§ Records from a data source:
## BEGIN

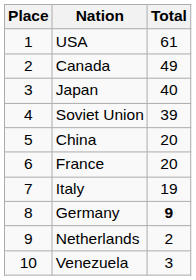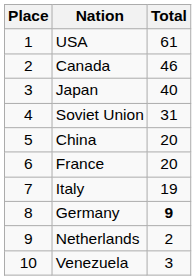Canada | Total: 49 -> 46
Soviet Union | Total: 39 -> 31
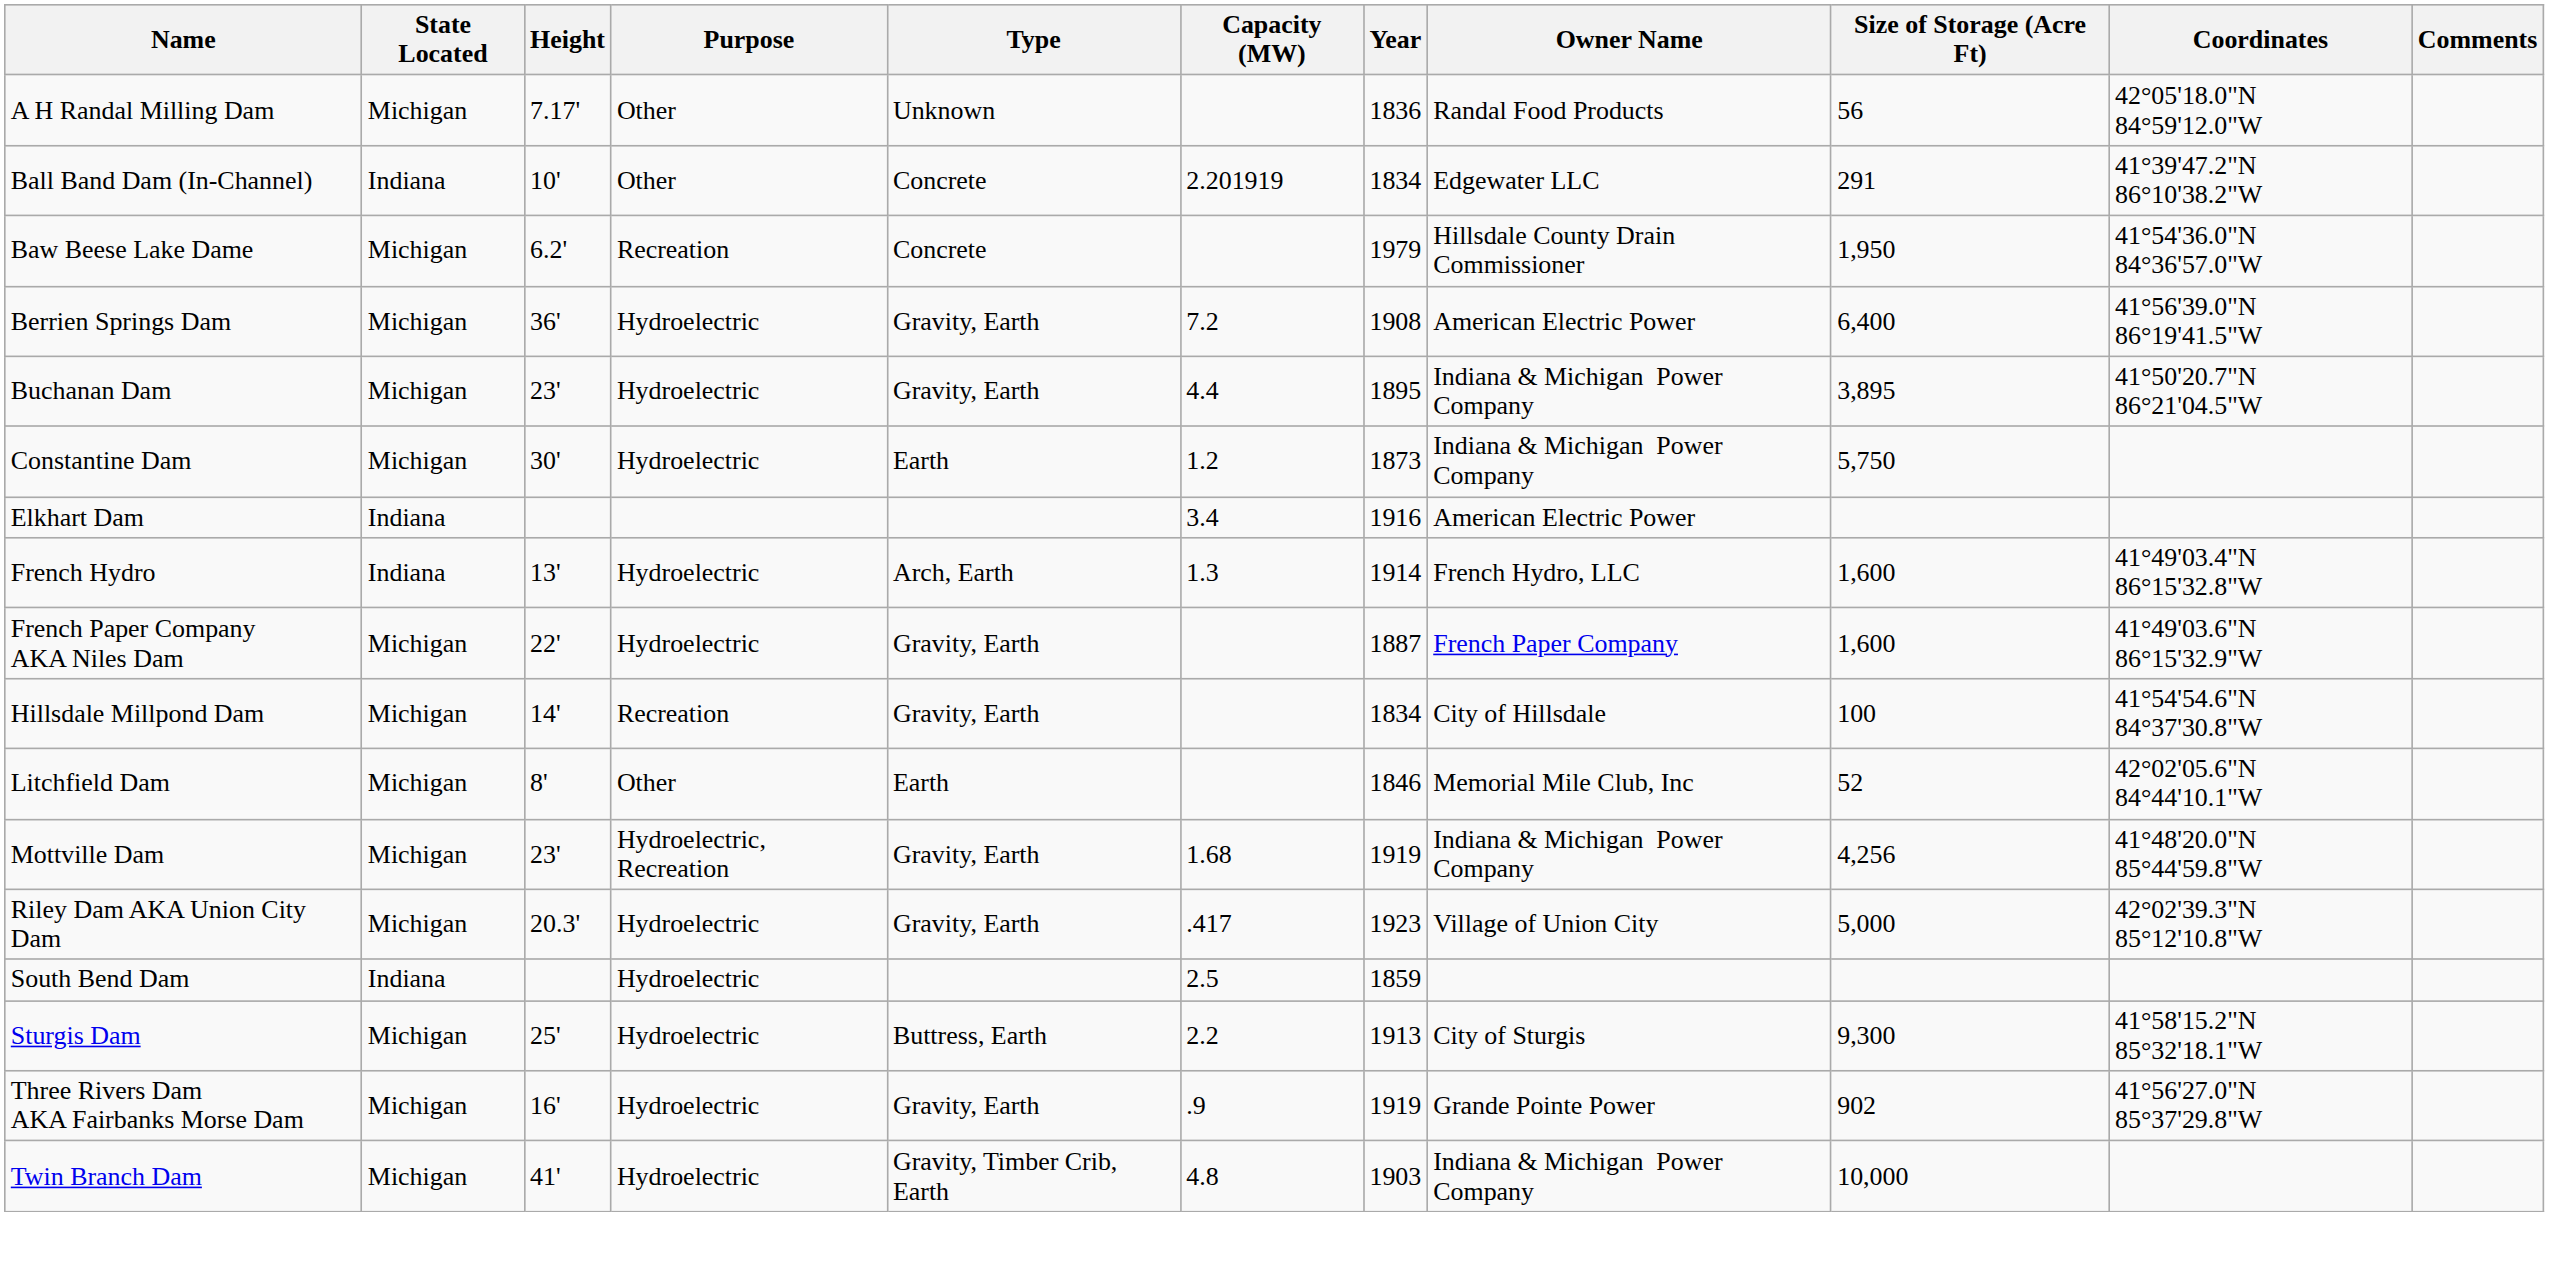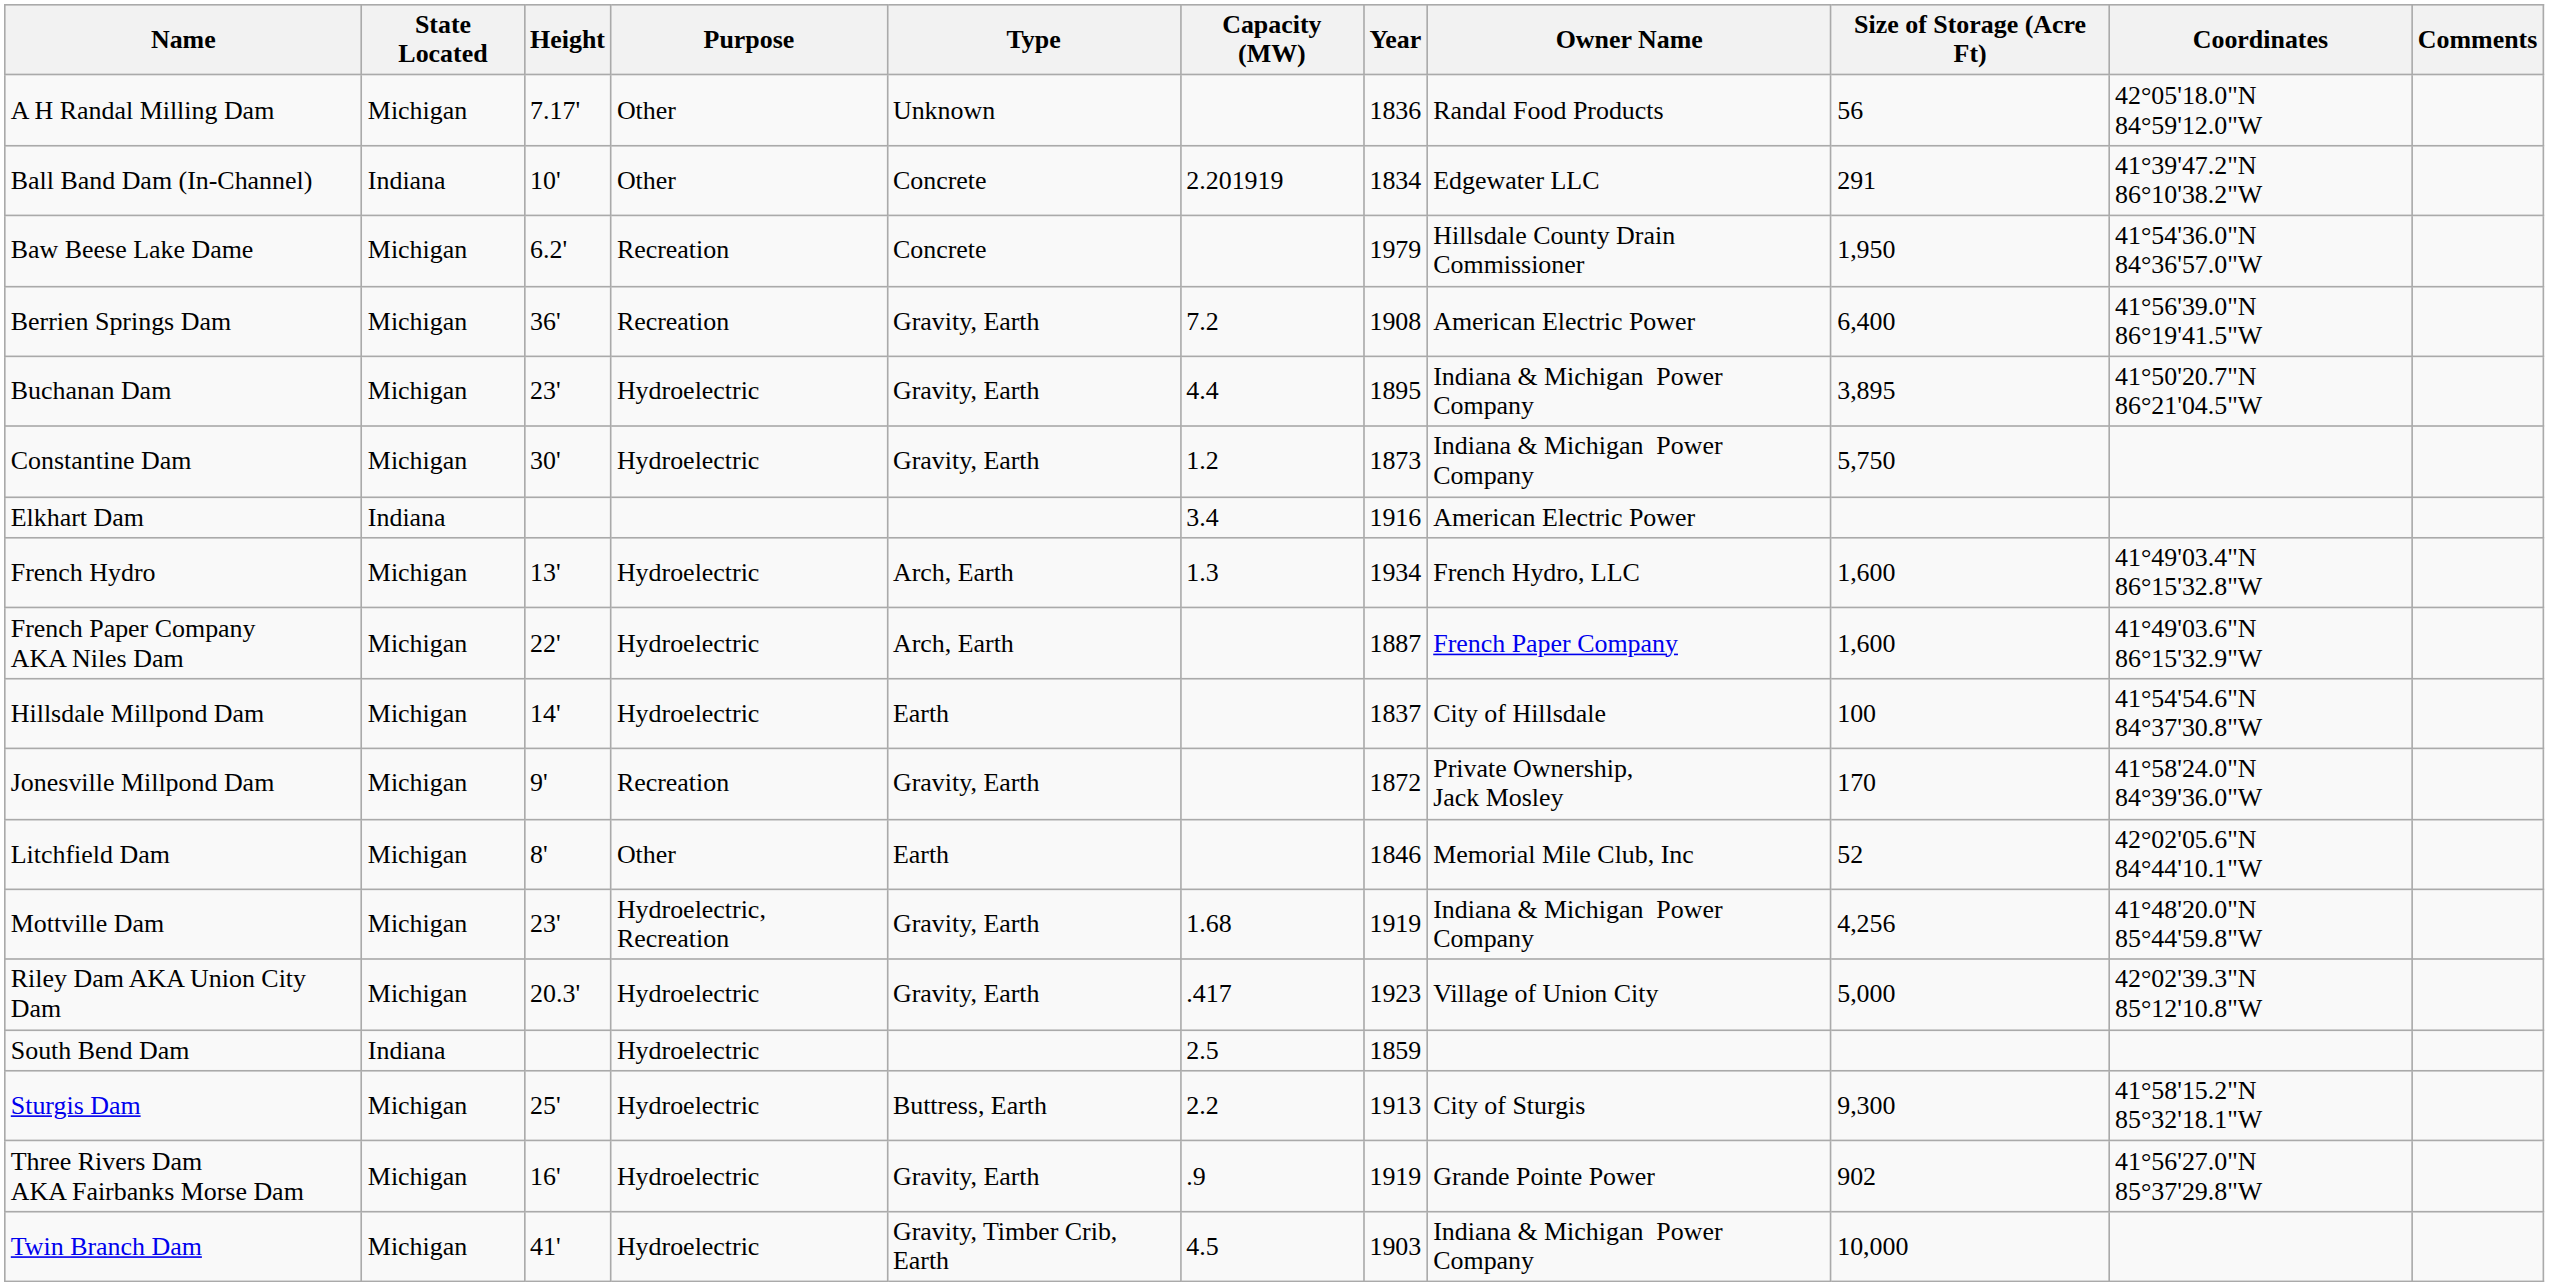Berrien Springs Dam | Purpose: Hydroelectric -> Recreation
Constantine Dam | Type: Earth -> Gravity, Earth
French Hydro | State Located: Indiana -> Michigan
French Hydro | Year: 1914 -> 1934
French Paper Company AKA Niles Dam | Type: Gravity, Earth -> Arch, Earth
Hillsdale Millpond Dam | Purpose: Recreation -> Hydroelectric
Hillsdale Millpond Dam | Type: Gravity, Earth -> Earth
Hillsdale Millpond Dam | Year: 1834 -> 1837
+ row: Jonesville Millpond Dam | Michigan | 9' | Recreation | Gravity, Earth | 1872 | Private Ownership, Jack Mosley | 170 | 41°58'24.0"N 84°39'36.0"W
Twin Branch Dam | Capacity (MW): 4.8 -> 4.5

## END

§ PROMPT: Express every line of the entries above as a JSON list of strings, with one string per line and blank lines omitted. Leave the pictures out of the answer.

§ THE REPLY:
[
  "Canada | Total: 49 -> 46",
  "Soviet Union | Total: 39 -> 31",
  "Berrien Springs Dam | Purpose: Hydroelectric -> Recreation",
  "Constantine Dam | Type: Earth -> Gravity, Earth",
  "French Hydro | State Located: Indiana -> Michigan",
  "French Hydro | Year: 1914 -> 1934",
  "French Paper Company AKA Niles Dam | Type: Gravity, Earth -> Arch, Earth",
  "Hillsdale Millpond Dam | Purpose: Recreation -> Hydroelectric",
  "Hillsdale Millpond Dam | Type: Gravity, Earth -> Earth",
  "Hillsdale Millpond Dam | Year: 1834 -> 1837",
  "+ row: Jonesville Millpond Dam | Michigan | 9' | Recreation | Gravity, Earth | 1872 | Private Ownership, Jack Mosley | 170 | 41°58'24.0\"N 84°39'36.0\"W",
  "Twin Branch Dam | Capacity (MW): 4.8 -> 4.5"
]